Exercise brief
Start at the line with "for n_iter in" in the records below, stop at the line with "writer.add_scalar('Accuracy/train', np.random.random(), n_iter)", and return every line in that span exactly, the two end lines included.

Stored data entries
======

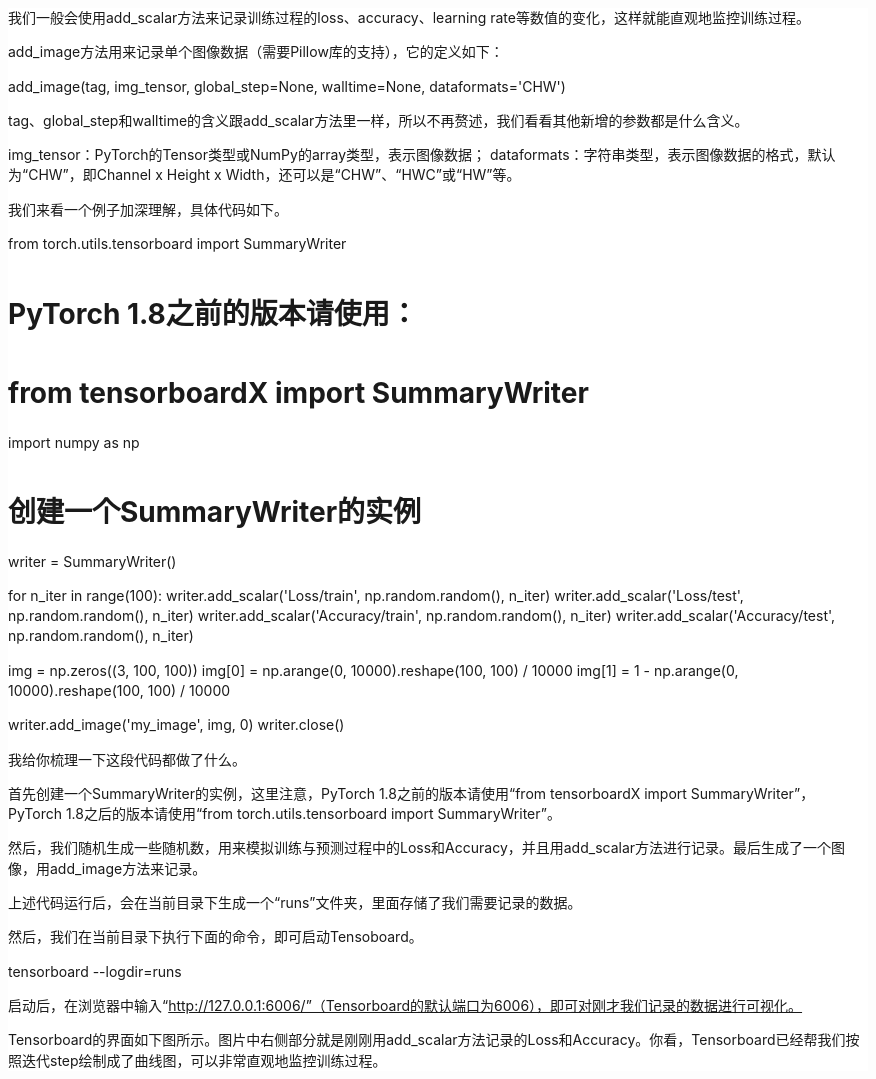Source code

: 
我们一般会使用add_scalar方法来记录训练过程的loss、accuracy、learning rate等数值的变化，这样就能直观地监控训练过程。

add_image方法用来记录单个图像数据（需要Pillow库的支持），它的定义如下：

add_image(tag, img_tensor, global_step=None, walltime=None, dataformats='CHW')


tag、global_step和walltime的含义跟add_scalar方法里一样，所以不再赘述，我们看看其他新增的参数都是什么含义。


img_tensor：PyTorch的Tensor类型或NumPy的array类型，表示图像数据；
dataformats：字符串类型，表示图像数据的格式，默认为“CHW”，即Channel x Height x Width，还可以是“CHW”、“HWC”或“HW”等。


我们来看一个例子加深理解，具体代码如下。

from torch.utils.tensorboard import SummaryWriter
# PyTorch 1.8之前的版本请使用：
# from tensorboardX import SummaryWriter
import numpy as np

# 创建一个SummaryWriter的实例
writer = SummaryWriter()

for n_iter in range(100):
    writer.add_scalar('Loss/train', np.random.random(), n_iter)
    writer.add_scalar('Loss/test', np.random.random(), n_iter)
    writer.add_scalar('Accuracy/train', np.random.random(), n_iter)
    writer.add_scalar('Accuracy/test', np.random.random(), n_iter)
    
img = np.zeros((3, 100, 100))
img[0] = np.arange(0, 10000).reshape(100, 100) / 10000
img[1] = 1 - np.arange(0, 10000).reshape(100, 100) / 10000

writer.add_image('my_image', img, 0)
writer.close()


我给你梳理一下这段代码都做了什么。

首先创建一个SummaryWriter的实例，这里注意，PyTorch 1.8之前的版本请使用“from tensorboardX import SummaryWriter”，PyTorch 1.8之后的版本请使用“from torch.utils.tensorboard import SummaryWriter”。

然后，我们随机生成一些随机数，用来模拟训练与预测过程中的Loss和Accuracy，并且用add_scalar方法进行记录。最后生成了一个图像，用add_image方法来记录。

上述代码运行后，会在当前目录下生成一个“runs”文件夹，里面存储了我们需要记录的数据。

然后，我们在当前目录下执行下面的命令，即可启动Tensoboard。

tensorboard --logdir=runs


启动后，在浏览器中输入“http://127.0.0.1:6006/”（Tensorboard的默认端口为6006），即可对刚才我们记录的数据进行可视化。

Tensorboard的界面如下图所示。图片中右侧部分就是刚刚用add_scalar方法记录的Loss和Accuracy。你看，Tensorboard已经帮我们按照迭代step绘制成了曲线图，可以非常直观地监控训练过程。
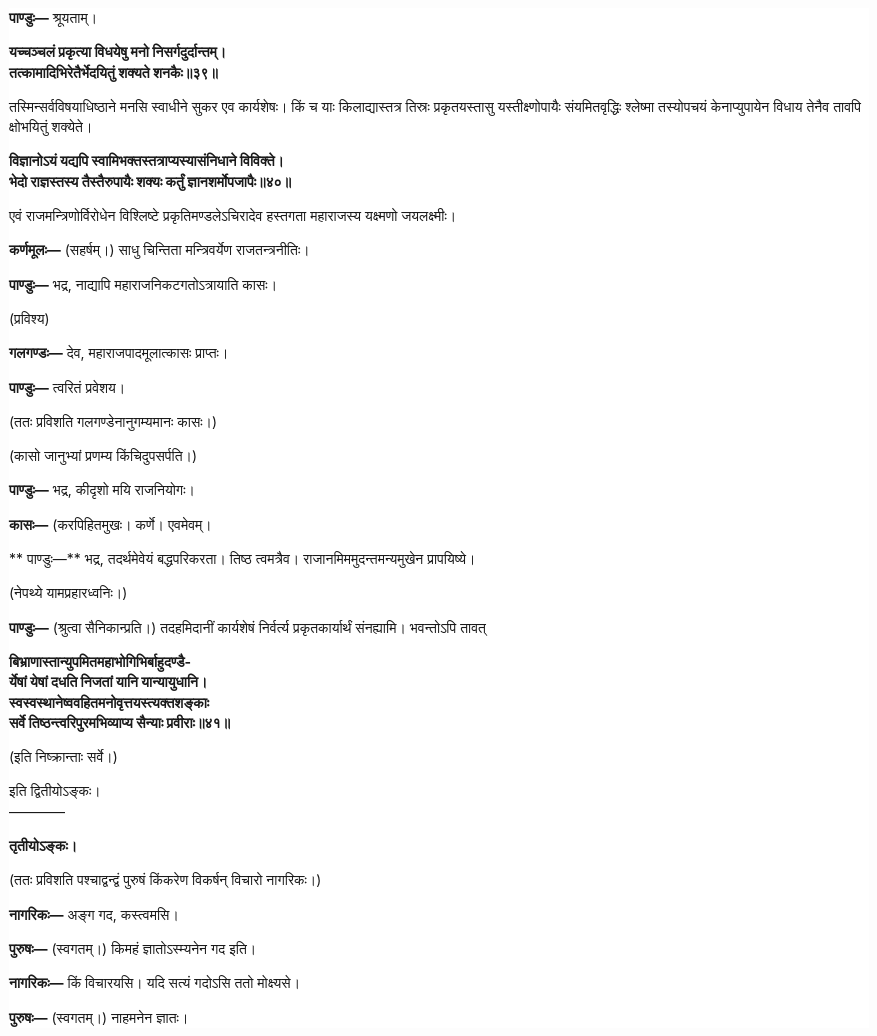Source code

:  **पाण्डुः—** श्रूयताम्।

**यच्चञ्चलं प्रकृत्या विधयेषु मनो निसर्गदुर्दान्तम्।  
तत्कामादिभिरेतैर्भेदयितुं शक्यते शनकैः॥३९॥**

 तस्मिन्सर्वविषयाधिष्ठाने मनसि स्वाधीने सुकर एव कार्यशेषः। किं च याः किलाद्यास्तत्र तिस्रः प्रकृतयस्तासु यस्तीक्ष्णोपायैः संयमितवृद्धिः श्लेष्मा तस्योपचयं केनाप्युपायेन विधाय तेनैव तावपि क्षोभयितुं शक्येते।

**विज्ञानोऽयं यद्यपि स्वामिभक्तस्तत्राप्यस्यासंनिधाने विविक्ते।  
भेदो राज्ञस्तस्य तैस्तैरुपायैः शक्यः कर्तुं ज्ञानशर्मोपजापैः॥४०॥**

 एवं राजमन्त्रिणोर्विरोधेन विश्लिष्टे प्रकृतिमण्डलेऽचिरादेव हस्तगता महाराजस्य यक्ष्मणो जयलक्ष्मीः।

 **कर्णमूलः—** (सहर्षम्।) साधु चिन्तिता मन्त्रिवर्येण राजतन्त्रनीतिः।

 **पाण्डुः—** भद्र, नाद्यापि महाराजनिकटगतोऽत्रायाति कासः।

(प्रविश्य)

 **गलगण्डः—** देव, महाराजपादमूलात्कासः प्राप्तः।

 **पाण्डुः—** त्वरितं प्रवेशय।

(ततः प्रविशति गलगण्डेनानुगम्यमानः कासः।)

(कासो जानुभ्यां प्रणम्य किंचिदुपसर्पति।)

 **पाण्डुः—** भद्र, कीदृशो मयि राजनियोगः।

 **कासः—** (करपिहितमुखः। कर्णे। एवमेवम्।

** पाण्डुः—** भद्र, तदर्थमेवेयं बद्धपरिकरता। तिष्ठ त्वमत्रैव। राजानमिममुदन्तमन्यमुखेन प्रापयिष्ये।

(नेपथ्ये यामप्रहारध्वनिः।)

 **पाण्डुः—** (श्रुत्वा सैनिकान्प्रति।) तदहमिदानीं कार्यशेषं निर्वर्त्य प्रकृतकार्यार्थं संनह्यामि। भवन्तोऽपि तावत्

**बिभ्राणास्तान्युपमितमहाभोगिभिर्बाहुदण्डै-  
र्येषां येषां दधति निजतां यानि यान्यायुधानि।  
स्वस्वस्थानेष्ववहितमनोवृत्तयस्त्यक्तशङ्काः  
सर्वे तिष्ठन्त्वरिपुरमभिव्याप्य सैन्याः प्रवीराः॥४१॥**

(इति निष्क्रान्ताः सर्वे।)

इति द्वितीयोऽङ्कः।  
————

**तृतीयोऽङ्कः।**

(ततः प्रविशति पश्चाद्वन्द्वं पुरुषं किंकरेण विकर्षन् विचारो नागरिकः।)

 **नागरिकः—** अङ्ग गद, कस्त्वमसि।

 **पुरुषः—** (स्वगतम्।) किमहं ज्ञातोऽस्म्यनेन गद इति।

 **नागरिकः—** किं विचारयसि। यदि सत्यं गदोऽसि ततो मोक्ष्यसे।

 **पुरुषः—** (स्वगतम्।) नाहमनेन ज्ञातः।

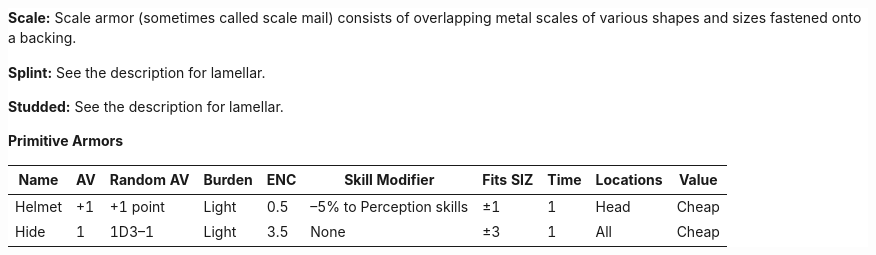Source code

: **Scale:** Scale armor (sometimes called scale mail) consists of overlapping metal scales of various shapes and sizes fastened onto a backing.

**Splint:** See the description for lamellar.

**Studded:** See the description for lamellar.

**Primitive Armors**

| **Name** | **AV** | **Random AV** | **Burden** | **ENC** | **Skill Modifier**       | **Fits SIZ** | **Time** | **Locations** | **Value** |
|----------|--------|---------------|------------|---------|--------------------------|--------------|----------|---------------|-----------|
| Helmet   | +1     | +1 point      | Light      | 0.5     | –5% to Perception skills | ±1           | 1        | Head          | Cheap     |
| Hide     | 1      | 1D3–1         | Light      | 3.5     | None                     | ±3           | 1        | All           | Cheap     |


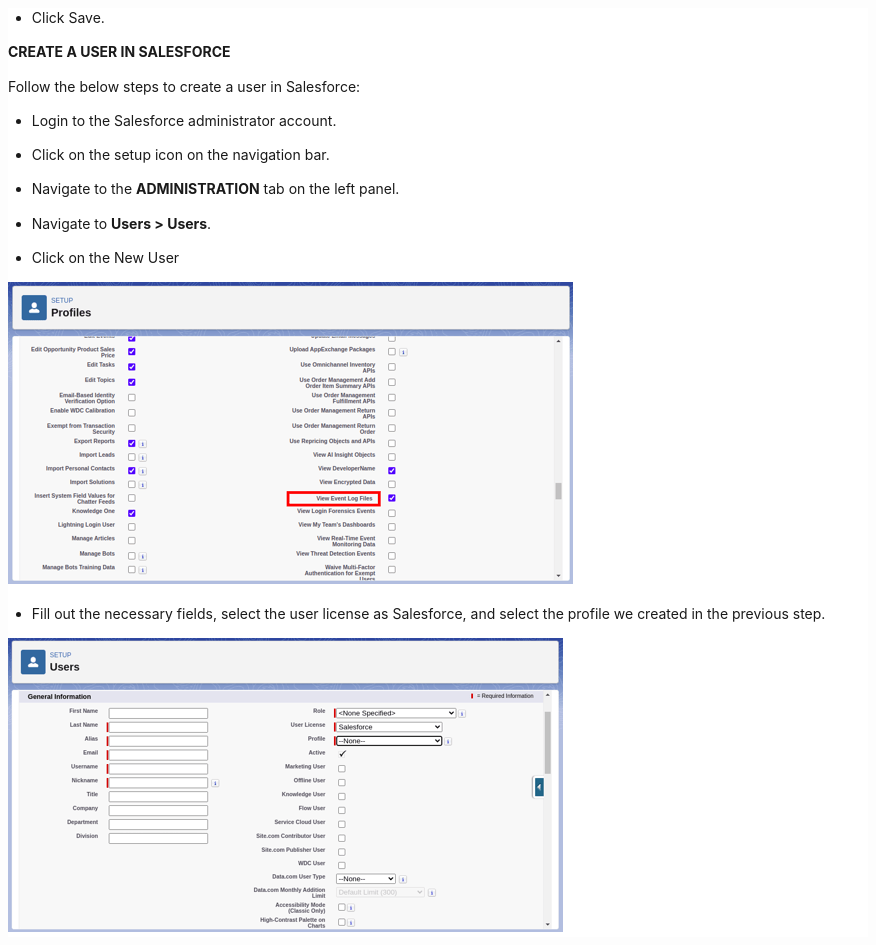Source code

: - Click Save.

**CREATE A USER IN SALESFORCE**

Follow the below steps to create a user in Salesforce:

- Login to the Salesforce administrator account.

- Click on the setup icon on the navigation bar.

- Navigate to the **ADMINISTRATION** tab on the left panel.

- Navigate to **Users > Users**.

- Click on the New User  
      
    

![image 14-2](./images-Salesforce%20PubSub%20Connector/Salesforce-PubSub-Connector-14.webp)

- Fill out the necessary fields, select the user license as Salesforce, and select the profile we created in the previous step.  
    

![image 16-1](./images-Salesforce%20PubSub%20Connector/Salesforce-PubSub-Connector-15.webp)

======

Response to the exercise
for n_iter in range(100):
    writer.add_scalar('Loss/train', np.random.random(), n_iter)
    writer.add_scalar('Loss/test', np.random.random(), n_iter)
    writer.add_scalar('Accuracy/train', np.random.random(), n_iter)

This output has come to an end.